EXERCISE AIM: Copy out every line of the records below without changing anything, and keep each line break where it falls.
☆ ☆ ☆
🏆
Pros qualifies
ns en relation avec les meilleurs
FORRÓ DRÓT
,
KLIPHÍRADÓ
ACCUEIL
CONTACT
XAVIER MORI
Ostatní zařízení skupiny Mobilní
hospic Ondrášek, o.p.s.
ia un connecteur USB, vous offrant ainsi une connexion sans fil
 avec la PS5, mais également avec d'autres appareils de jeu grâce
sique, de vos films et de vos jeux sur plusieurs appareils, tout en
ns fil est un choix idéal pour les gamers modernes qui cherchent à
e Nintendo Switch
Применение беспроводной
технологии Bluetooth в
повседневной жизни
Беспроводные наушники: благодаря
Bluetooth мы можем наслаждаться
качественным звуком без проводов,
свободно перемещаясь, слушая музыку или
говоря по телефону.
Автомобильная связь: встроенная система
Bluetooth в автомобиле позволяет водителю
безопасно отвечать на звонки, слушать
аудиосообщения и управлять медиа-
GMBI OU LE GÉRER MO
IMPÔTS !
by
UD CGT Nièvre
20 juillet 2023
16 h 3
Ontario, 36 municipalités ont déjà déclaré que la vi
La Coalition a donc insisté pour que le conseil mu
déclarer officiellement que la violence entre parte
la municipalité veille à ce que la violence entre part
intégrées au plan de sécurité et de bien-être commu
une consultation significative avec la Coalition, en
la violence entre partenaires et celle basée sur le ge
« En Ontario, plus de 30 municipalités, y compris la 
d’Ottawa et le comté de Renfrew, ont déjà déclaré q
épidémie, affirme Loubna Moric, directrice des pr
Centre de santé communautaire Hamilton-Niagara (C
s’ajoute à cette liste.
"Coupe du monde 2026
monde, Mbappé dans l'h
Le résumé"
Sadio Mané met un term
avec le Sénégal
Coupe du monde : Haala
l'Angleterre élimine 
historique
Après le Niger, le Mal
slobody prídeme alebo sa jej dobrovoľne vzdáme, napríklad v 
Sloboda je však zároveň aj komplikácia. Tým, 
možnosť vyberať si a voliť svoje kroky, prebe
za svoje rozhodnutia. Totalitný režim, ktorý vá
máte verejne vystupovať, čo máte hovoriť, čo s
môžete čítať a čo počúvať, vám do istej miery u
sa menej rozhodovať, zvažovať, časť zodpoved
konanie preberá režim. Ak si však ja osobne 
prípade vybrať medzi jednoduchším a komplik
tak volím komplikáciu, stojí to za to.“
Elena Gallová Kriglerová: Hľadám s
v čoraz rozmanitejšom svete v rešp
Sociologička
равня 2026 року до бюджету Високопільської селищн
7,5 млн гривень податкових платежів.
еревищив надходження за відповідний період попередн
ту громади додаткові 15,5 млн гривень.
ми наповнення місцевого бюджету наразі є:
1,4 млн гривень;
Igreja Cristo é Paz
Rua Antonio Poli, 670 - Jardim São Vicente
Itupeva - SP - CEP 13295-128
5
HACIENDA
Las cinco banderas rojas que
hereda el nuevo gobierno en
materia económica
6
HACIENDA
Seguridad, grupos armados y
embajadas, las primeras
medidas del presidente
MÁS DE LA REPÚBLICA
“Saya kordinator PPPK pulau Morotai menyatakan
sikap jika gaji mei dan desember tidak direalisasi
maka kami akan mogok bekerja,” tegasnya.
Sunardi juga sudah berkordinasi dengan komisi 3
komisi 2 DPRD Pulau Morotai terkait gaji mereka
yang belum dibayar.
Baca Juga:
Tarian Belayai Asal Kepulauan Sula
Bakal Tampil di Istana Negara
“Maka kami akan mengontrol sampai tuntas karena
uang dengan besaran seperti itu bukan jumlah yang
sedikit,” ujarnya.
☆ ☆ ☆
TASK RESULT:
🏆
Pros qualifies
ns en relation avec les meilleurs
FORRÓ DRÓT
,
KLIPHÍRADÓ
ACCUEIL
CONTACT
XAVIER MORI
Ostatní zařízení skupiny Mobilní
hospic Ondrášek, o.p.s.
ia un connecteur USB, vous offrant ainsi une connexion sans fil
 avec la PS5, mais également avec d'autres appareils de jeu grâce
sique, de vos films et de vos jeux sur plusieurs appareils, tout en
ns fil est un choix idéal pour les gamers modernes qui cherchent à
e Nintendo Switch
Применение беспроводной
технологии Bluetooth в
повседневной жизни
Беспроводные наушники: благодаря
Bluetooth мы можем наслаждаться
качественным звуком без проводов,
свободно перемещаясь, слушая музыку или
говоря по телефону.
Автомобильная связь: встроенная система
Bluetooth в автомобиле позволяет водителю
безопасно отвечать на звонки, слушать
аудиосообщения и управлять медиа-
GMBI OU LE GÉRER MO
IMPÔTS !
by
UD CGT Nièvre
20 juillet 2023
16 h 3
Ontario, 36 municipalités ont déjà déclaré que la vi
La Coalition a donc insisté pour que le conseil mu
déclarer officiellement que la violence entre parte
la municipalité veille à ce que la violence entre part
intégrées au plan de sécurité et de bien-être commu
une consultation significative avec la Coalition, en
la violence entre partenaires et celle basée sur le ge
« En Ontario, plus de 30 municipalités, y compris la 
d’Ottawa et le comté de Renfrew, ont déjà déclaré q
épidémie, affirme Loubna Moric, directrice des pr
Centre de santé communautaire Hamilton-Niagara (C
s’ajoute à cette liste.
"Coupe du monde 2026
monde, Mbappé dans l'h
Le résumé"
Sadio Mané met un term
avec le Sénégal
Coupe du monde : Haala
l'Angleterre élimine 
historique
Après le Niger, le Mal
slobody prídeme alebo sa jej dobrovoľne vzdáme, napríklad v 
Sloboda je však zároveň aj komplikácia. Tým, 
možnosť vyberať si a voliť svoje kroky, prebe
za svoje rozhodnutia. Totalitný režim, ktorý vá
máte verejne vystupovať, čo máte hovoriť, čo s
môžete čítať a čo počúvať, vám do istej miery u
sa menej rozhodovať, zvažovať, časť zodpoved
konanie preberá režim. Ak si však ja osobne 
prípade vybrať medzi jednoduchším a komplik
tak volím komplikáciu, stojí to za to.“
Elena Gallová Kriglerová: Hľadám s
v čoraz rozmanitejšom svete v rešp
Sociologička
равня 2026 року до бюджету Високопільської селищн
7,5 млн гривень податкових платежів.
еревищив надходження за відповідний період попередн
ту громади додаткові 15,5 млн гривень.
ми наповнення місцевого бюджету наразі є:
1,4 млн гривень;
Igreja Cristo é Paz
Rua Antonio Poli, 670 - Jardim São Vicente
Itupeva - SP - CEP 13295-128
5
HACIENDA
Las cinco banderas rojas que
hereda el nuevo gobierno en
materia económica
6
HACIENDA
Seguridad, grupos armados y
embajadas, las primeras
medidas del presidente
MÁS DE LA REPÚBLICA
“Saya kordinator PPPK pulau Morotai menyatakan
sikap jika gaji mei dan desember tidak direalisasi
maka kami akan mogok bekerja,” tegasnya.
Sunardi juga sudah berkordinasi dengan komisi 3
komisi 2 DPRD Pulau Morotai terkait gaji mereka
yang belum dibayar.
Baca Juga:
Tarian Belayai Asal Kepulauan Sula
Bakal Tampil di Istana Negara
“Maka kami akan mengontrol sampai tuntas karena
uang dengan besaran seperti itu bukan jumlah yang
sedikit,” ujarnya.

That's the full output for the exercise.